Мир не самостоятелен, он только декорация. Обставленная для действия-рефлексии сцена. «Декорация» от «декорировать», украшать. «Космос» — в древнегреческом значит «украшенный», отсюда же и слово «косметика». Мир раскрывается, как сцена в театре — расходится занавес обложки, и начинается действие — не действие, а развидняются кулисы, обустраиваются небо и земля. «Небо становилось темным, как кожица созревшей виноградины, и, постепенно наполняясь созвездиями, начинало напоминать нависшее над землей блюдо с виноградом». «Море же станет бесконечно чистым и зеркально-прозрачным». Удобно располагаются горы, «ручьи на склонах, тропы…» (Бродский), сады. Осветитель постепенно включает нужные прожектора. Высвечивается рукодельная часть сценического пейзажа — жилые дома, рестораны, причалы… И, наконец, некто рефлектирующий устраивается за столиком в ресторане, пьет темно-желтое вино, слушает флейту и, погружаясь в себя, пытается понять как и зачем в этот искусственный декоративный мир прорываются протуберанцы эпохи. Автор выступает как режиссер. Он очерчивает место действия, выстраивает мизансцены, он распределяет выходы актеров, пока не обнаруживает, что сам подчиненно движется в том ритме, который увлекает в плавном бытийно-рефлективном движении природу, историю, вещи, и людей, связанных с природой и с вещами не более, чем актеры с театральным реквизитом. И, двигаясь в этом потоке, он уподобляется зеркалу, отражающему летящий в него камень до встречи с ним. Потому что когда он сливается с тем, что задумано и репетируется, происходит коллапс, рефлективный поток рвется, и декорации рушатся. Профессор в «Бронгаузере с комментариями» говорит, что величайшее счастье — это время и состояние, когда мы осознаем присутствие Бога…

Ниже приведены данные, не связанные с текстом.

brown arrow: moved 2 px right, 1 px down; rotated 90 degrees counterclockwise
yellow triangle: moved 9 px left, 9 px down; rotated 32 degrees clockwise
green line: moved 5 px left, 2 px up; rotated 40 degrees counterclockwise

Неужели глиняный человек счастлив с шемом во рту, с бумажкой, на которой написано имя бога? Что-то здесь не то. Присутствие Бога спасает нашу человечность, давая ей экзистенциальное измерение. Это не счастье, а самая основа бытия. Без этого присутствия рефлексия невозможна, и человек без остатка сливается с эпохой, с Големом. На другом конце шкалы — природа, создание божественного искусства. Один из героев романа «Бронгаузер с комментариями», театральный режиссер по имени Вахтанг Николаевич говорит: «Ценить искусство можно только тогда, когда ощущаешь себя вошью, ослепленной светом мира».
В представленном И. Е. Гельбахом театре жизни по мере того, как человек тает, расцветают декорации, становясь тем, что они лишь условно представляли. Чем меньше человека, тем больше красоты. Когда человек исчезает — красота становится невыносимой.